The areas most likely to remain in the surgical realm are trauma, infections, and inflammation. Though safer cars, seatbelt laws, and helmet laws for motorcyclists have already decreased motor vehicle accidents and injury severity, we have still not produced a cure for stupidity or bad luck. Traumatic injuries will always be with us, and surgeons well trained in trauma management will continue to be needed. Appendicitis, cholecystitis, and diverticulitis will continue to require operations, even though inroads have begun with the studies showing success of antibiotic treatment for appendicitis and diverticulitis.
Keep current, avoid bandwagons
The key lesson, not only for our young surgeons-in-training but also for our seasoned surgeons, is to keep learning, keep networking, and keep adopting new techniques as soon as they show true evidence of success.
The best way for surgeons to remain prepared for whatever the future will bring is to stay current with innovations coming on the scene but not jump on the bandwagon too early and adopt new fads without substantial evidence of their soundness.
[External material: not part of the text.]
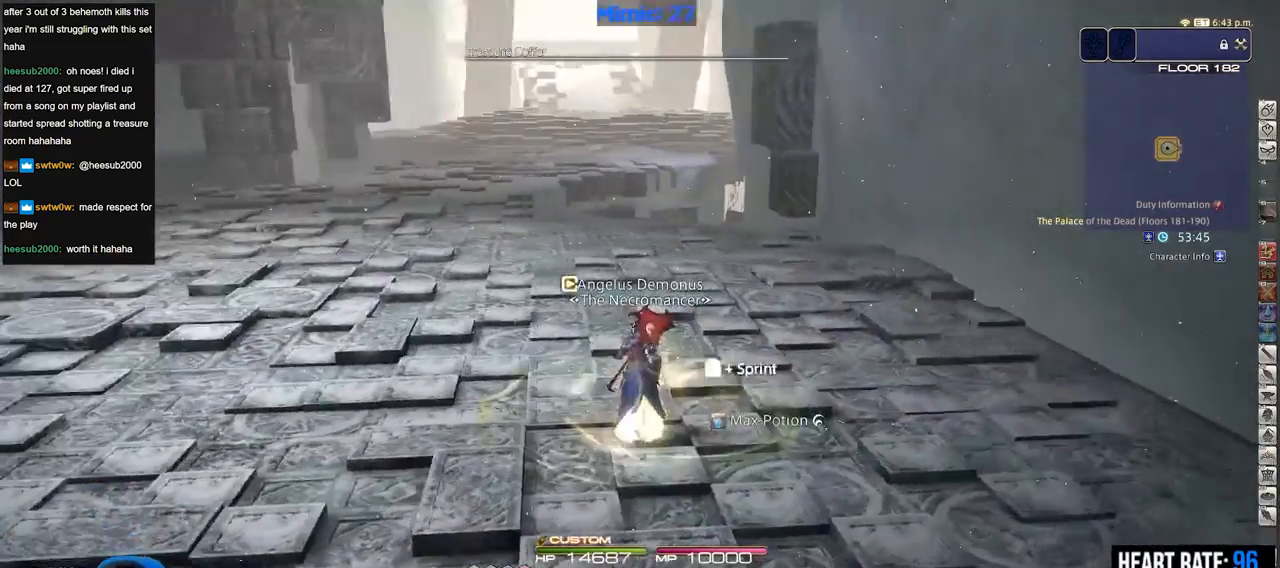
{"keys": ["a", "w"], "events": [[50, "p", "up"], [383, "a", "down"]]}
A few retrospective case series reporting success with a new operation is insufficient evidence to try it out on the unsuspecting public. Although the completion of well-designed randomized trials with adequate follow-up takes time, it is better to stick with well-established and evidence-based techniques than rush to embrace an inadequately vetted procedure that may end up harming a patient.
Not all innovative devices or procedures rise to the level of being so truly “experimental” that they would require an institutional review board, and this ought to prompt an extra measure of caution by surgeons. Some “innovations,” such as the endobariatric devices reported elsewhere in this issue, represent novel variations of previous procedures but are as yet unvalidated by long-term studies. Responsible adoption of these novel procedures requires a full disclosure to the patient that the procedure or device is novel, without long-term evidence of success, and may entail unknown risks. Don’t let your enthusiasm to be an early adopter overcome your scientific and historic obligation to prevent harm to the patient.
Dr. Deveney is professor of surgery and vice chair of education in the department of surgery, Oregon Health & Science University, Portland. She is the co-Editor of ACS Surgery News.